Lynch commandeers the Palace stage, and the show, from the moment she first teeters into view sporting a hangover so severe that every little-girl whimper seems to rattle her dentures. Lynch's height only intensifies the humor; she towers over the kids, and knows how to use it to her advantage. In fact, she seems -- with the help of the shoe department -- to be taller than everyone including Daddy Warbucks. Lynch appears never to have met a laugh line she didn't know how to attack, and she does a bang-up job on her two songs ("Little Girls" and "Easy Street"). So good that you kind of wish the staging of these numbers had been reconceived for the occasion; Lynch is clearly capable of getting a lot more out of the material than her predecessor in the role. First time on Broadway, presumably first time in a musical comedy, no matter. Lynch is a natural.

Which brings us to the production itself. Director James Lapine did a constructive job on this Annie, discarding Martin Charnin's original staging -- which had grown stale over thirty years of replication -- and giving us something new. Likewise the scenery by David Korins. Andy Blankenbuehler's choreography for this production, alas, remains a big black eye. Annie calls for exuberant musical comedy dancing; the revival gives us socially significant modernistic steps for "forgotten men," along with odd and ineffective stuff for the kids. (The talented group of orphans -- both when the show opened in November and now -- manage to make "Hard Knock Life" and "You're Never Fully Dressed without a Smile" score despite their choreography.)

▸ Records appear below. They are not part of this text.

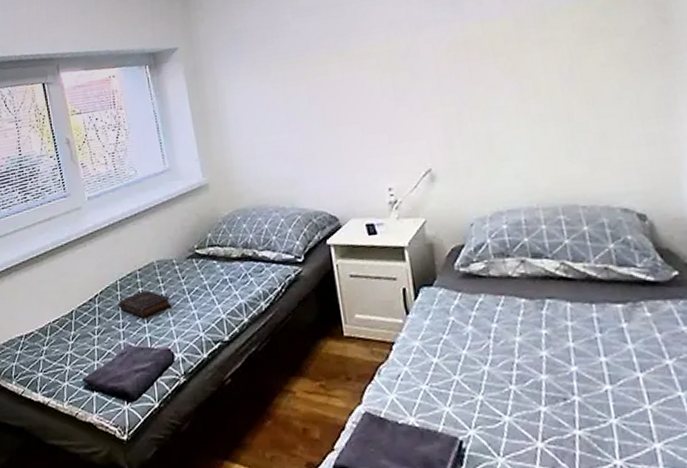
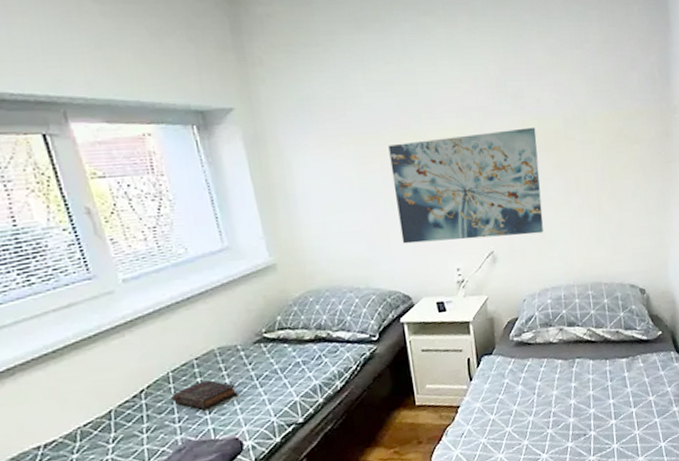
wall art: none [314,32,493,163] -> present [388,127,543,244]

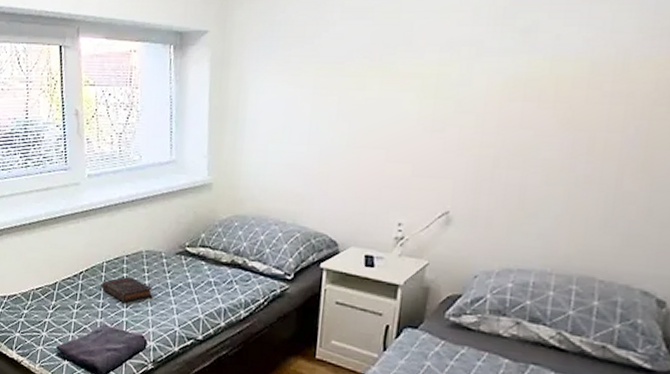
wall art: present [388,127,543,244] -> none [342,70,545,201]

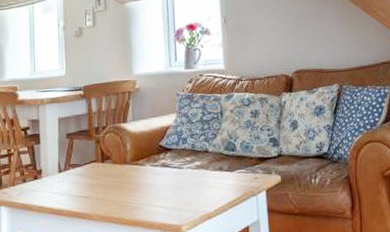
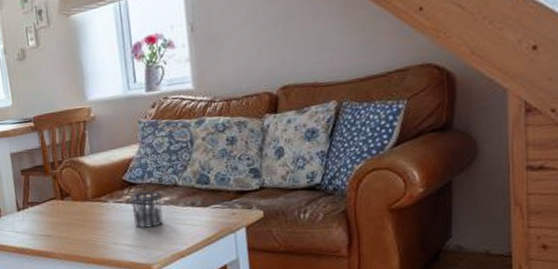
cup: none [164,155,194,191] -> present [129,190,163,229]

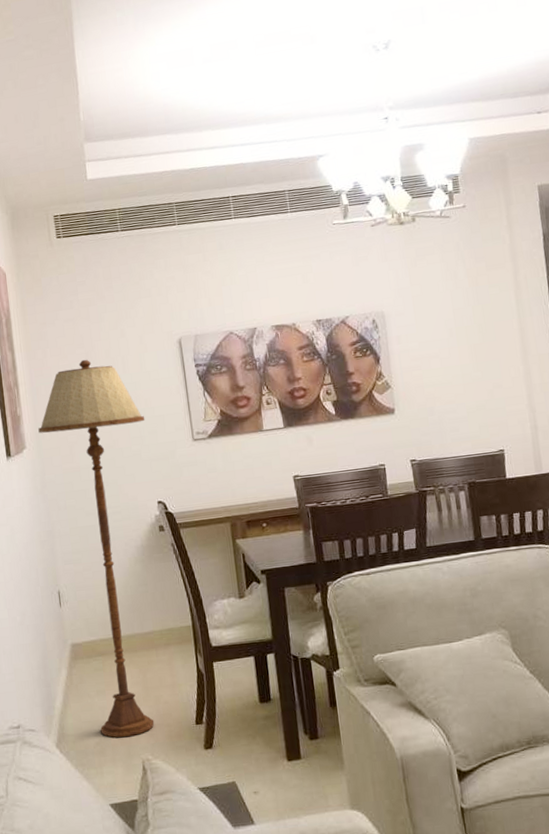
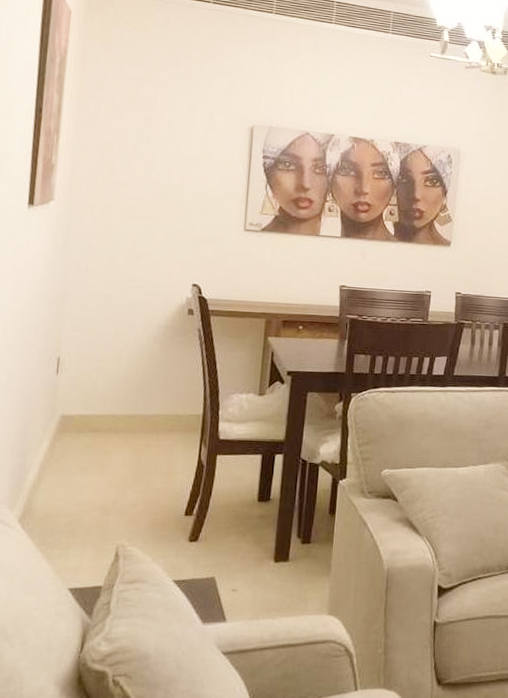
floor lamp: present [38,359,155,738] -> none [72,122,198,520]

While the current Annie is easily superior to the show's last two New York visits--with Nell Carter at the Martin Beck in 1997, with Kathie Lee Gifford at Madison Square Garden in 2006--this revival had an enormous hole at center. Miss Hannigan, the outsized harpy who controls the entire affair by being so damned funny, wasn't. For reasons unknown, Lapine and his producers settled on Katie Finneran, the two-time Tony Award winner who was rolling-in-the-aisles funny in revivals of Noises Off and Promises, Promises. But as the desperate, over-the-hill, ready-for-the-glue-factory Hannigan, the 41-year-old Finneran was playing the wrong part in the wrong show. What could they have been thinking, one wonders.

They found a wonderful Warbucks in the person of Anthony Warlow, but what Annie really needed was someone like... well, Jane Lynch. Now it's got her, and oh what a difference it makes. Until July 14, at least, when she's scheduled to depart.